Decades ago, if you wanted to program a computer, you had to write binary code. We called it machine code because it is the native language of any computer (maybe this will change with the rise of quantum computing, but for now, every computer works on binary code). This machine code can run directly on a computer without a compiler, transpiler or other high-level actions.
Writing machine code and debugging it are not easy tasks, so computer scientists realized they needed a higher-level language to boost productivity and make computer programming easier. From that need, the Assembly language was born. This language is easier to write and understand than machine code because instead of 0s and 1s, it uses instructions closer to human language, like add, mul, div, mov, etc.
To translate the code written in Assembly language, you need an assembler and a linker. However, there is still a 1-to-1 relationship between the Assembly language and the machine code, which means that one assembly instruction will be translated to exactly one instruction in machine code. This is not true in high-level languages like C, C++, C#, etc. Because the Assembly language is very close to machine code, it is also very fast (faster than any high-level language). High-level languages need to be compiled. As code complexity grows, it will be harder and harder for compilers to generate efficient and optimized machine codes, which means lower performance. So, if you need high performance, the ideal choice is the Assembly language.
Compared to Assembly, high-level languages have other advantages, like increased productivity, easier maintenance and portability, but they cannot compete with the Assembly language’s performance.
Now the question is, “What is WebAssembly?” We could say that WebAssembly is the assembly language for web apps. That would only be partially true because WebAssembly is a byte code, and Assembly is a language converted into byte code. What WebAssembly is trying to create is language that runs as fast as possible, close to Assembly speeds, but on the web (hence the naming).

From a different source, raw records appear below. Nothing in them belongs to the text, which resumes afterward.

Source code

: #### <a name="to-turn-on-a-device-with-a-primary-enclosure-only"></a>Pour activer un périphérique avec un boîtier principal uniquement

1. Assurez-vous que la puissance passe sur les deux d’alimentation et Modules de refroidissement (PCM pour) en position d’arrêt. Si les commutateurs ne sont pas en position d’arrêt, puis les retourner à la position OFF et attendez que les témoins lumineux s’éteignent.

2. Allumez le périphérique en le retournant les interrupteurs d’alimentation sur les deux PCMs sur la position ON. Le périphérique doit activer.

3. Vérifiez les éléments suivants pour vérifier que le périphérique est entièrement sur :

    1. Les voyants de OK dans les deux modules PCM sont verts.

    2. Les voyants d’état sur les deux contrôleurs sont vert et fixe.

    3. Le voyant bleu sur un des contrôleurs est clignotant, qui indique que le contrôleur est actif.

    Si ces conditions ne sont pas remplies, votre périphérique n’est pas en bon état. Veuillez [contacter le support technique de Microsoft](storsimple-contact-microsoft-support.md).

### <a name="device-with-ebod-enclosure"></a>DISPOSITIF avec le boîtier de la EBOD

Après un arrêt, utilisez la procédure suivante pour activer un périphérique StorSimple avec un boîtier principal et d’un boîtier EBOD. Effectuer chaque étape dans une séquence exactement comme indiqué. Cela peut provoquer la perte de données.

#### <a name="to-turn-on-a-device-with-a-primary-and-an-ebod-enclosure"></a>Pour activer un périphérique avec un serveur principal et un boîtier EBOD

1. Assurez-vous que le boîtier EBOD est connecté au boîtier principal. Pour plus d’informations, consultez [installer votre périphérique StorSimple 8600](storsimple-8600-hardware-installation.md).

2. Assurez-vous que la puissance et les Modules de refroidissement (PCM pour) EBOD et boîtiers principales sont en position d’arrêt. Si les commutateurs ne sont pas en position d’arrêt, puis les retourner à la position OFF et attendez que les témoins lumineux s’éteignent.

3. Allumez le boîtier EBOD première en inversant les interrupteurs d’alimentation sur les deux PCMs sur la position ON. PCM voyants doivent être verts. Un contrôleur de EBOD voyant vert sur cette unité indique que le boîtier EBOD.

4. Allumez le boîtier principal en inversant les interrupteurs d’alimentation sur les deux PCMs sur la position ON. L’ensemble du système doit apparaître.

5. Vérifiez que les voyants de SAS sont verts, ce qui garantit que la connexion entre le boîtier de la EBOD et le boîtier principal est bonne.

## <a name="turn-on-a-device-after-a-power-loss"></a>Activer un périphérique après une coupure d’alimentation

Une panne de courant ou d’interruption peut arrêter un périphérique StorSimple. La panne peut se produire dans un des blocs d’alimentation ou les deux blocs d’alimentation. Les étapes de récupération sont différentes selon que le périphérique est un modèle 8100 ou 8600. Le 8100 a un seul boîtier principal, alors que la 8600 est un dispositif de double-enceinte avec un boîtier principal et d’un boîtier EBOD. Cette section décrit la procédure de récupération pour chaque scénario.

If we want to define WebAssembly as simply as possible, it is binary code compiled for browsers.
In high-level languages like C, C++, C#, etc., we write the code and it runs on multiple processors, which means that we have portability. But how did we solve the problem of portability? We added a layer of abstraction, a “virtual processor” (the interpreter), which interprets the intermediate bytecode and turns it into a bytecode compatible with a specific processor. Before or after the interpreter, we could add an optimization step, but we would like to keep things simple for now.
In Web Assembly, the idea is the same but for different browsers, not processors.
This way, we can write code in any high-level language (that can be compiled in .wasm, a file extension for WebAssembly binary code) and it will run in the browser. That means CPU-intensive algorithms can be written in C and run in the browser, solving the problem of portability and dramatically increasing its performance.
Usually, we have the following structure when working with WebAssembly:
If you would like to learn more about how WebAssembly works, here is a great article about “The anatomy of WebAssembly.”
In my opinion, the most important advantages WebAssembly brings with it are portability and flexibility.
To run an application on a device, it must be compatible with its processor’s architecture and the device’s operating system. Without portability, you have to compile the same code for every processor architecture and operating system combination. With WebAssembly, there is only one compilation step, and it runs on all modern browsers.
This article introduced WebAssembly, why it was created, what problems it solves, and how it solves those problems.